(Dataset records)
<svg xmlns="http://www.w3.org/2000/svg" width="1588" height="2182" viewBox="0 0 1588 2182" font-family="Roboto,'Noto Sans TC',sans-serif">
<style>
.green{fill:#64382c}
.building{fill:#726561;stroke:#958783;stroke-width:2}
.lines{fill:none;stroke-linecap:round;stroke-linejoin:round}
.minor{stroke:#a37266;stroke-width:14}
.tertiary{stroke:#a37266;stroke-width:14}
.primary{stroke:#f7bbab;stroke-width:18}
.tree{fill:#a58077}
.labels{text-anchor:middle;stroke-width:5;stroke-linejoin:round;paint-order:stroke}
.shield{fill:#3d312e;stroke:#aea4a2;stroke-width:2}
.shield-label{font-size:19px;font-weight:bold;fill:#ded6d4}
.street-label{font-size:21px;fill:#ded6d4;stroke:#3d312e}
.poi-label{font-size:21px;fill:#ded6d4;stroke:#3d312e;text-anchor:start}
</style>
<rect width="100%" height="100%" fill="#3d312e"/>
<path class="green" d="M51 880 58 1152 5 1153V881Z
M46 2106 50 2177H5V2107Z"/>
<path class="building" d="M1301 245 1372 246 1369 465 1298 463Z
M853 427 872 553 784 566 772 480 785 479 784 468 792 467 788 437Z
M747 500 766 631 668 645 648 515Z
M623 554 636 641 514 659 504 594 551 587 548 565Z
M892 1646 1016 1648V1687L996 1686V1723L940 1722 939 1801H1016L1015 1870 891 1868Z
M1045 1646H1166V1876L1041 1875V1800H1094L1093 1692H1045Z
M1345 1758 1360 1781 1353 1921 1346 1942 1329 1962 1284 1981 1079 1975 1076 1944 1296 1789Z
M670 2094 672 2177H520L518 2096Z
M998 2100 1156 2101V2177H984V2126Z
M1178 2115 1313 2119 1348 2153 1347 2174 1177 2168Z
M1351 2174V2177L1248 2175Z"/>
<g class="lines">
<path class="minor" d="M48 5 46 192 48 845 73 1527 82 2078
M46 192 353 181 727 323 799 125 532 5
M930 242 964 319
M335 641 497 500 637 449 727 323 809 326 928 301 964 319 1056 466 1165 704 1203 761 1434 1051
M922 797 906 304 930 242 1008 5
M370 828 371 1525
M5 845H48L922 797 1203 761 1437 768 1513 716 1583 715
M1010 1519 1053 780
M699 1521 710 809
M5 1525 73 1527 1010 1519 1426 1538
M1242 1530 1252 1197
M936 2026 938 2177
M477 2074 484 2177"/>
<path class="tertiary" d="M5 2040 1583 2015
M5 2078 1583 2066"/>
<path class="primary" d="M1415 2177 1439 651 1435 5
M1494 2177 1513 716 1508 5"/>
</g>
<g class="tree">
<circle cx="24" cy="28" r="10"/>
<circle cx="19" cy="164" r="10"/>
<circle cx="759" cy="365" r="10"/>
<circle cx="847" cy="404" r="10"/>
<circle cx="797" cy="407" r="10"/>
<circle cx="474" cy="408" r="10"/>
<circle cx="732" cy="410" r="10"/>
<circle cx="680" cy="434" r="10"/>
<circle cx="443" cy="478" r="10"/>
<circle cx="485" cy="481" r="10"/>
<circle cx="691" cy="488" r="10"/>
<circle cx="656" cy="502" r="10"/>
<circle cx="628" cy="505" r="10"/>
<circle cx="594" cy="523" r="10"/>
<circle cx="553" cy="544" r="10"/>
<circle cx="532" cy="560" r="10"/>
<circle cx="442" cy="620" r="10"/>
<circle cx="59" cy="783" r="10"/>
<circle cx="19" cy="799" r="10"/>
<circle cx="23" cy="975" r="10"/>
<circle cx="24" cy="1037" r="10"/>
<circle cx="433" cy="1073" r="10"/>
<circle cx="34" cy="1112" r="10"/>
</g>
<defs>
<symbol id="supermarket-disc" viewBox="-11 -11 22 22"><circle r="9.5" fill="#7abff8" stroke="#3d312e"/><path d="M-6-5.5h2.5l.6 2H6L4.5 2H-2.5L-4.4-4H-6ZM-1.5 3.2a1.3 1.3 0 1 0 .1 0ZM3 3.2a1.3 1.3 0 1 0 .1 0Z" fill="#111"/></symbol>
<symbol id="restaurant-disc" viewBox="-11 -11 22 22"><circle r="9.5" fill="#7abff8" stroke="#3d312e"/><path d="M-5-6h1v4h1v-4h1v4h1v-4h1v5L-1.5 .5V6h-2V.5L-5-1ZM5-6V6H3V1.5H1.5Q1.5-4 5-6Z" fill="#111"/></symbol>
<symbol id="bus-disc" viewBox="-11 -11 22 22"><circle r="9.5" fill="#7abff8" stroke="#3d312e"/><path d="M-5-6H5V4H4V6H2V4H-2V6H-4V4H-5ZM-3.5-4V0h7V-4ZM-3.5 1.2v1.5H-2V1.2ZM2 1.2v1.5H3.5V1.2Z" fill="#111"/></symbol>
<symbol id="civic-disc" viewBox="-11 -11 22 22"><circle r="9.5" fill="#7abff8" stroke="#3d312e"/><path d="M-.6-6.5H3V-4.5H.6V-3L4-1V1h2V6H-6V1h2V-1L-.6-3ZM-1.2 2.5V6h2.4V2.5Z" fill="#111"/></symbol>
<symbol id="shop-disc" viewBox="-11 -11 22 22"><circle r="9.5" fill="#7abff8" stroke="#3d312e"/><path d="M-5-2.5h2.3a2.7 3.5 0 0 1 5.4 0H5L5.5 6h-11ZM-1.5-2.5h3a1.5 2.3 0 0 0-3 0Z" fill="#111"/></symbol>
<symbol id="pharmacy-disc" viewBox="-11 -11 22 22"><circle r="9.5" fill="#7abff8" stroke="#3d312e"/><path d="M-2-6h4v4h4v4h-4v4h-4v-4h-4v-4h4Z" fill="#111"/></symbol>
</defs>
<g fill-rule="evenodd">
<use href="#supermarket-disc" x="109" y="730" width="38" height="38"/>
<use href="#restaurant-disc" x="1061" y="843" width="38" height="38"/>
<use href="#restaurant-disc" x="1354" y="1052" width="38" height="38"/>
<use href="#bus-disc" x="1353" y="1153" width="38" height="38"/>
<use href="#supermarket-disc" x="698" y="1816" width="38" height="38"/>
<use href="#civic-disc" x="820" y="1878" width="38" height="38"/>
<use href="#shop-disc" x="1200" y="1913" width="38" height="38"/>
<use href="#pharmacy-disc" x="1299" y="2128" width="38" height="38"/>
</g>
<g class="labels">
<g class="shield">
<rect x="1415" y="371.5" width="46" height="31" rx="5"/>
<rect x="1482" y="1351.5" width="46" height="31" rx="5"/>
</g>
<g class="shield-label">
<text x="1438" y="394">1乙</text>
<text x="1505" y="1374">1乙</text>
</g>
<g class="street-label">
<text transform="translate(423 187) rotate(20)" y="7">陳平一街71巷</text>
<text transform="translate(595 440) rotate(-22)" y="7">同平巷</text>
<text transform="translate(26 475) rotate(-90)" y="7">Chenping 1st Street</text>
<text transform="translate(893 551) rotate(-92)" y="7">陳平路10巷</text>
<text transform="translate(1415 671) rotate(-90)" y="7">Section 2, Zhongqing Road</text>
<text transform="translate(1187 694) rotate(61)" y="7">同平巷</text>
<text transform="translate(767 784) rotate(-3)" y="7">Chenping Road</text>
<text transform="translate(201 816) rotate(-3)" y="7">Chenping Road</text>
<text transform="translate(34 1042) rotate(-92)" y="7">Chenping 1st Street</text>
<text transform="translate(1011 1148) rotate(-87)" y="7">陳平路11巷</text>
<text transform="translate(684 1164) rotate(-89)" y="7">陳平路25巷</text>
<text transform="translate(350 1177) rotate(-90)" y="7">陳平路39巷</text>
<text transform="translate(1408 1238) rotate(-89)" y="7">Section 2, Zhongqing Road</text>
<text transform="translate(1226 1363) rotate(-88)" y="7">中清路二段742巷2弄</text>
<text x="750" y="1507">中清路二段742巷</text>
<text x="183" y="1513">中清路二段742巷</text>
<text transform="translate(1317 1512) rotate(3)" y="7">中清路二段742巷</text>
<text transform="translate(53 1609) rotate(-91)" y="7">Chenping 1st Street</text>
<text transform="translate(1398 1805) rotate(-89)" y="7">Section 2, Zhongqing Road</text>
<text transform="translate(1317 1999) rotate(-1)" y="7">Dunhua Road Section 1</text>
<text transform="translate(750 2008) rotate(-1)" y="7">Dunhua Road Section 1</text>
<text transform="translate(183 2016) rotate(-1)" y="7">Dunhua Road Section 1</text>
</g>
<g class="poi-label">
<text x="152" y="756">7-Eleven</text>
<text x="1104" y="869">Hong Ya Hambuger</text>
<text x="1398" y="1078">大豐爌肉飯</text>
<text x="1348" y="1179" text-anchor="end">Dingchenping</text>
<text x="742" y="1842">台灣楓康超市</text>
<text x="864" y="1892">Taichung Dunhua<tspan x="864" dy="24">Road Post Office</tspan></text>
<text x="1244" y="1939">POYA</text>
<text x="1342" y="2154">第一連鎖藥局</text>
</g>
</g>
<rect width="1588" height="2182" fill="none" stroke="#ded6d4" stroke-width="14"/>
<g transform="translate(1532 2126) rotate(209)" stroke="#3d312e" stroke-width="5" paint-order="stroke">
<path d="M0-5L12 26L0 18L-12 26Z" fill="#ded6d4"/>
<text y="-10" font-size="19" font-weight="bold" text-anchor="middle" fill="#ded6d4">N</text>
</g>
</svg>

- [Assignment]:
From the records above, copy each line that contains the word "linejoin".

- [Answer space]:
.lines{fill:none;stroke-linecap:round;stroke-linejoin:round}
.labels{text-anchor:middle;stroke-width:5;stroke-linejoin:round;paint-order:stroke}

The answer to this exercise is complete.